[Dataset entries]
# # # #

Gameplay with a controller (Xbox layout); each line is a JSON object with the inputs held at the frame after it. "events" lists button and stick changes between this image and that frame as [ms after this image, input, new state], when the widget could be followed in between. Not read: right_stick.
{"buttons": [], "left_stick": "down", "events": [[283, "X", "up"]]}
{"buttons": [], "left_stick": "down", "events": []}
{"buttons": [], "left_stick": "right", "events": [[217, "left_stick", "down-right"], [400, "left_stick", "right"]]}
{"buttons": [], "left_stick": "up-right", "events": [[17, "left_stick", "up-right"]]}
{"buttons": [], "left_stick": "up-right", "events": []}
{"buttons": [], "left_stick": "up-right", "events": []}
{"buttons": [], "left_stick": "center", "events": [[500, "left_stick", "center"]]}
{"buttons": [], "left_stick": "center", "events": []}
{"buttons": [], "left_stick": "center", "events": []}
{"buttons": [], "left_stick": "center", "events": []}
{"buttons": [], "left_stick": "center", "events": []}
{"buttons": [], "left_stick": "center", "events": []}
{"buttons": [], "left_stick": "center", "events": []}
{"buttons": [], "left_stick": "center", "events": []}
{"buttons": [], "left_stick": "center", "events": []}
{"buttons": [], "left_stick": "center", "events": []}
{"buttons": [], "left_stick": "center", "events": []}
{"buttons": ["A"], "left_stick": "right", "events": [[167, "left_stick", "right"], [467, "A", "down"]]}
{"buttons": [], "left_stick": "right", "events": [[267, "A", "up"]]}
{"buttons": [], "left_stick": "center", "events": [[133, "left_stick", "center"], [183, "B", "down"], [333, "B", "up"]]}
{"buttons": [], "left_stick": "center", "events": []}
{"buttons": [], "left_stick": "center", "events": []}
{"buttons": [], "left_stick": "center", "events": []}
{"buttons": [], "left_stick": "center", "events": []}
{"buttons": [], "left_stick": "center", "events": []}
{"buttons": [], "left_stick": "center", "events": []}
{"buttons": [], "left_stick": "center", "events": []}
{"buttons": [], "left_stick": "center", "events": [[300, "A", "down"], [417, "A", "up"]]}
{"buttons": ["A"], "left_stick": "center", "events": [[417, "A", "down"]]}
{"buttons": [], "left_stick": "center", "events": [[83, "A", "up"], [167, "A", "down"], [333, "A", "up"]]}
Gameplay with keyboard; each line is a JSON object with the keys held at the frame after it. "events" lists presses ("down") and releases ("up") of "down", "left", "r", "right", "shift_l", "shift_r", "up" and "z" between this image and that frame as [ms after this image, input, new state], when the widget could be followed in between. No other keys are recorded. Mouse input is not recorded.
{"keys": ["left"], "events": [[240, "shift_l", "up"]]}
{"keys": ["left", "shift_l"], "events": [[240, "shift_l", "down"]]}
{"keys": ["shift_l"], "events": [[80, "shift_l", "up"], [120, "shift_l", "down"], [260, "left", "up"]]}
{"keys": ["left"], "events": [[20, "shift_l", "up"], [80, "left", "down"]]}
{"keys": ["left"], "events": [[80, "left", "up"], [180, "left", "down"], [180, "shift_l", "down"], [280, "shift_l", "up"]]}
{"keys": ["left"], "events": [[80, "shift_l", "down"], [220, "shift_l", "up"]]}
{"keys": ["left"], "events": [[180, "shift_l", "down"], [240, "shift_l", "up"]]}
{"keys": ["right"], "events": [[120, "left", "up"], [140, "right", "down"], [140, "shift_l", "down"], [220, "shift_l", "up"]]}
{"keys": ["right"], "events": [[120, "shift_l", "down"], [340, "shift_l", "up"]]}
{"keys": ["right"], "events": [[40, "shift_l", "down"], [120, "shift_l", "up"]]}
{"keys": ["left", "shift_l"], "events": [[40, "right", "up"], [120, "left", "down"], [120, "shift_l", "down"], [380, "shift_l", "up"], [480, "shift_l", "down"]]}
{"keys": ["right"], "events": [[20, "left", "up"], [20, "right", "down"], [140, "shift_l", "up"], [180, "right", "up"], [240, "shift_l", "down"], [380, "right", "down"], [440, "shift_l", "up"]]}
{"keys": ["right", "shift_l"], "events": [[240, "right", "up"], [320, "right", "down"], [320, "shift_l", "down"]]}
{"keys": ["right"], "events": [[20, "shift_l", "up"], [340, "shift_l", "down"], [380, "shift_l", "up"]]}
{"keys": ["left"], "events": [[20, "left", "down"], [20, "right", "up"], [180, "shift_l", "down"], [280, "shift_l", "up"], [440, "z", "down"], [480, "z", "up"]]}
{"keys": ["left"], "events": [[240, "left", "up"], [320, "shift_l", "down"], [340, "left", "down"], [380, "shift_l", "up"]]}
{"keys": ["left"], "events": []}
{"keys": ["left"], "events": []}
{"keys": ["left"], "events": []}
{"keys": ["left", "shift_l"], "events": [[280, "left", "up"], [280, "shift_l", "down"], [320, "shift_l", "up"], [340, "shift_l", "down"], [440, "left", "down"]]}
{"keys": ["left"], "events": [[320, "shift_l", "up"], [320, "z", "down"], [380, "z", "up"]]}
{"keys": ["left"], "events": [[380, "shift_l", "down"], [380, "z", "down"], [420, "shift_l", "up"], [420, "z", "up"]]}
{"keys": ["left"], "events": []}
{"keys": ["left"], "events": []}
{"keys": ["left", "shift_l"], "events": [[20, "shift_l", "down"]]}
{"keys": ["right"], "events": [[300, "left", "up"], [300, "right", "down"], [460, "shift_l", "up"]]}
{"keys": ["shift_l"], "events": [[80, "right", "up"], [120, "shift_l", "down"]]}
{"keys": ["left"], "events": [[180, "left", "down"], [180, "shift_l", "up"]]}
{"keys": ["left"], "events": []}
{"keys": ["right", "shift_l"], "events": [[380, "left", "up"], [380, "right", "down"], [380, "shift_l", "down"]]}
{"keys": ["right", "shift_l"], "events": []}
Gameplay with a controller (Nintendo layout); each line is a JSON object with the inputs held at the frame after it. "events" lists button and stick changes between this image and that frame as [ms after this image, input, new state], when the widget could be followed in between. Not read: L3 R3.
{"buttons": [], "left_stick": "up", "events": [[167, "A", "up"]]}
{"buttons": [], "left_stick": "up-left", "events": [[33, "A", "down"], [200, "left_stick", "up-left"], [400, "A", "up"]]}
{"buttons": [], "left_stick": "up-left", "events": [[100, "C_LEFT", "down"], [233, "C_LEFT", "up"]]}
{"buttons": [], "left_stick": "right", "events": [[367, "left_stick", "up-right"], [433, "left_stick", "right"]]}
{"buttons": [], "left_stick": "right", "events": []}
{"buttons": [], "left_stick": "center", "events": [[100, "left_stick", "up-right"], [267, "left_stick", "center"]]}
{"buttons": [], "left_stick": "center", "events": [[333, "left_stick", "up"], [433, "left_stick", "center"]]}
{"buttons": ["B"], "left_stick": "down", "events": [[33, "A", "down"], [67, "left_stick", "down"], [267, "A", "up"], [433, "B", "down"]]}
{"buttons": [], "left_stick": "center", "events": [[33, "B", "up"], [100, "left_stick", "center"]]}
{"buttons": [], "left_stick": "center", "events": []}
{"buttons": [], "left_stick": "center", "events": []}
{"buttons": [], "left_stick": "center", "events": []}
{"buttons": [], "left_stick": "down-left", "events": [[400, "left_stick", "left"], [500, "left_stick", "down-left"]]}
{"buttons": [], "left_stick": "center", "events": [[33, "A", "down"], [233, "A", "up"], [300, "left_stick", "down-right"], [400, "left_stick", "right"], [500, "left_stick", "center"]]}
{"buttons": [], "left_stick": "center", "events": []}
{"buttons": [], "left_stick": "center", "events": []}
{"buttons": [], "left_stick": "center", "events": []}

# # # #

TASK REQUIREMENTS: Find the word "inputs" in the entries above. Copy every line that has it.

OUTPUT OF THE TASK:
Gameplay with a controller (Xbox layout); each line is a JSON object with the inputs held at the frame after it. "events" lists button and stick changes between this image and that frame as [ms after this image, input, new state], when the widget could be followed in between. Not read: right_stick.
Gameplay with a controller (Nintendo layout); each line is a JSON object with the inputs held at the frame after it. "events" lists button and stick changes between this image and that frame as [ms after this image, input, new state], when the widget could be followed in between. Not read: L3 R3.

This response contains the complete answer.